Kevin Power’s book, The Yellow Birds, is his first novel and one of the best written accounts of the life of a Soldier in combat that I have read since coming to the Army nearly 35 years ago. It is fiction but Power’s combat experiences are real and it is clear that he has seen into the hearts of many combat Soldiers in a most brutal environment.
His main character, Private Bartle, is a young man with a gift for prose and poetry who joins the Army against his mother’s wishes. He immediately deploys to Tal Afar, Iraq during a time of visceral give and take between Sunni insurgents and the US brigade fighting for control of the city.

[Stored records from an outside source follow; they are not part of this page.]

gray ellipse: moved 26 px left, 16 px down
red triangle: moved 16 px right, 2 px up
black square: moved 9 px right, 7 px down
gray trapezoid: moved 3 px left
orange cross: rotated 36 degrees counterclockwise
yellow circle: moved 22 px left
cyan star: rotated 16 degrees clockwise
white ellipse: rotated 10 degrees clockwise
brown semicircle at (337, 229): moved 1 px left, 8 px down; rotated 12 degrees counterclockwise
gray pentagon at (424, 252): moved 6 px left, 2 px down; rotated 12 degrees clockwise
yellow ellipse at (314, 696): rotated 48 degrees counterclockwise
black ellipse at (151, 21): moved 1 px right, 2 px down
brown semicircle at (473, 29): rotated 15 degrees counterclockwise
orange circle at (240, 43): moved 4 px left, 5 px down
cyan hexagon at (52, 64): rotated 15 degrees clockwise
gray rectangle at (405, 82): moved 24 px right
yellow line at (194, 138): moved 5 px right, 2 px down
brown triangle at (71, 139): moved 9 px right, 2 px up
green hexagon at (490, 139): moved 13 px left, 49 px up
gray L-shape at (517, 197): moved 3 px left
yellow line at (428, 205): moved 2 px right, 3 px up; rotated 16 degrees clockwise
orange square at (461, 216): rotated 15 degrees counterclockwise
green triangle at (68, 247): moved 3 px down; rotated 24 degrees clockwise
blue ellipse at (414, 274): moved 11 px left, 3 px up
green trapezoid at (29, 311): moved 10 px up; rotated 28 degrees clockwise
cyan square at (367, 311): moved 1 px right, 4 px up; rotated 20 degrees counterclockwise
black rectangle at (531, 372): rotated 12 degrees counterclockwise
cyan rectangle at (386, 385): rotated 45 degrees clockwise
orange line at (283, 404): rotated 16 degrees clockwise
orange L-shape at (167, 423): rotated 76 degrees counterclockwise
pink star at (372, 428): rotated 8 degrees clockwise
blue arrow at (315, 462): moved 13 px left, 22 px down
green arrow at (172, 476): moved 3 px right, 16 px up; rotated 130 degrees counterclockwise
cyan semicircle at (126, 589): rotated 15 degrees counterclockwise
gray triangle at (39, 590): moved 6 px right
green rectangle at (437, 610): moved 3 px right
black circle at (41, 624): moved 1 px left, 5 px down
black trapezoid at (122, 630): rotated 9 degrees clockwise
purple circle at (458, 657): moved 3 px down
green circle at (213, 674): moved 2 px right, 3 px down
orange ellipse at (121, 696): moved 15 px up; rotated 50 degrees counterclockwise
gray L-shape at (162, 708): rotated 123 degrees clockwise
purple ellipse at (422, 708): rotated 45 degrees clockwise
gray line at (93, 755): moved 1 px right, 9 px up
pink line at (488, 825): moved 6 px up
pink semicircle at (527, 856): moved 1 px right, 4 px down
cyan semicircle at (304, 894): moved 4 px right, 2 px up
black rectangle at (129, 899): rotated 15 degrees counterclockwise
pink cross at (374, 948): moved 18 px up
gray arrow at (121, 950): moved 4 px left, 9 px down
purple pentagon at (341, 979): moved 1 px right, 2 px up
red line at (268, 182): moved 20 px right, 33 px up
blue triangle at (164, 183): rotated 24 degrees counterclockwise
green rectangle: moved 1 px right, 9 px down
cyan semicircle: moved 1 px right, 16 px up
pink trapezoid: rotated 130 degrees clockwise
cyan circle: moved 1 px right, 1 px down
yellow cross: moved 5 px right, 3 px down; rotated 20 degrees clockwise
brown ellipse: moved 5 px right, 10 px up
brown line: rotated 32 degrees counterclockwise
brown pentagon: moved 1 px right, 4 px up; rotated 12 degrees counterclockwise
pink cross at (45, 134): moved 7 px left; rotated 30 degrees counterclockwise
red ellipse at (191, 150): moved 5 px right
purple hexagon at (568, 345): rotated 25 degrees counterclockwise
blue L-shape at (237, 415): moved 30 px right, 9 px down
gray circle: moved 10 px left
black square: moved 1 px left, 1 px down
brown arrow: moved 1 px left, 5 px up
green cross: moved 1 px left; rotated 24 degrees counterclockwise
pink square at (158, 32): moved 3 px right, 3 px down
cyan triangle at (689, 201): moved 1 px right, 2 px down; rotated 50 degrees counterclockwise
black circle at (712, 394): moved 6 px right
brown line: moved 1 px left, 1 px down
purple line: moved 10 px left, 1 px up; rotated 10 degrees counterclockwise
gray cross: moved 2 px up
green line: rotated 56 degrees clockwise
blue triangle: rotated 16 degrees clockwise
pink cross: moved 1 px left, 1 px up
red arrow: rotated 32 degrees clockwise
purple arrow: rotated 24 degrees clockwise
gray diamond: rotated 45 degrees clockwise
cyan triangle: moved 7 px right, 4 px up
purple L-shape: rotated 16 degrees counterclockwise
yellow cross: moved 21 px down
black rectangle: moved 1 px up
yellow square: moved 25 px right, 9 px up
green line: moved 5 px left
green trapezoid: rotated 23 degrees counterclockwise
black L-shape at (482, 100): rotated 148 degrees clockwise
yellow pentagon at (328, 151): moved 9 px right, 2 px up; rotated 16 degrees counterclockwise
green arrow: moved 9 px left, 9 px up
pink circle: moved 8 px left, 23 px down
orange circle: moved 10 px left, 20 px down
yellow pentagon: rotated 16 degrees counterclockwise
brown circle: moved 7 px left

Powers contrasts life in combat with life trying to return to normalcy at home by alternating scenes between home and the Army. Bartle struggles to maintain his humanity in combat and to come to terms with his combat experience when he returns home. He finds it difficult to be near family, friends, and a community who cannot understand the very different life he experienced in Iraq. He and his fellow Soldiers had to make hard choices among harsh and ugly alternatives and witness the barbarity visited upon the Iraqi people by the insurgents.
While waiting for his plane home from Germany, Bartle goes AWOL to be alone with his memories and to find solace. On his way to a part of a German town where Soldiers go to drink and seek the company of women he passes a Cathedral. The Cathedral’s beauty draws him through the doors and as Bartle contemplates depictions of Saints’ being martyred, a Priest attempts to befriend him. As they sit next to each other in a pew Bartle’s demeanor and nervous habits prompt this tender Priest to ask him about his burden. “Would you like to talk” Father Bernard asks. “Like confession?” Bartle responds. “I’m not Catholic or anything like that.” “No, just talk” says Father Bernard. “I made a promise years ago that people could tell me things they could not tell others. You know, there is an old saying about situations like this…..we are only as sick as our secrets.”
His comment is one of the most insightful spiritual truths that I have come across. It was as if that sentence had been waiting to reach me because it struck me so intensely. I immediately thought of the woman at the well and the conversion and joy she experienced after feeling compelled to shed her secrets to Jesus. I thought of the mute man from whom Jesus drove out a demon and the woman caught in adultery and their new found freedom.
Over the years I have talked with many non-Catholics and Catholics who don’t understand or see the need to confess their sins to a Priest and do Penance. I offer Jesus telling the Disciples that they have the power to forgive sin. I talk of the sacramental grace bestowed in confession and penance and the need to receive the Eucharist worthily. Rarely have I felt that I succeeded beyond planting a seed. But the fact that in confession we can shed the burden of our secrets and hence the source of our sickness is compelling. I pray that this insight will be helpful and make a greater difference to others or plant a seed with a greater chance of germinating.
I don’t believe that most of us are aware that sin bestows a lasting burden that weighs us down. It further dulls our conscience, creates defensiveness, and diminishes our internal and external moral authority. It reduces our capacity to love others. By fully examining our conscience using the proper guidance, we uncover what we have repressed or hidden. By telling a Priest, we unburden ourselves to another human being and we hear the words of absolution, assuring us of God’s mercy and forgiveness. I recently read a line that said “God’s greatest desire is to forgive.”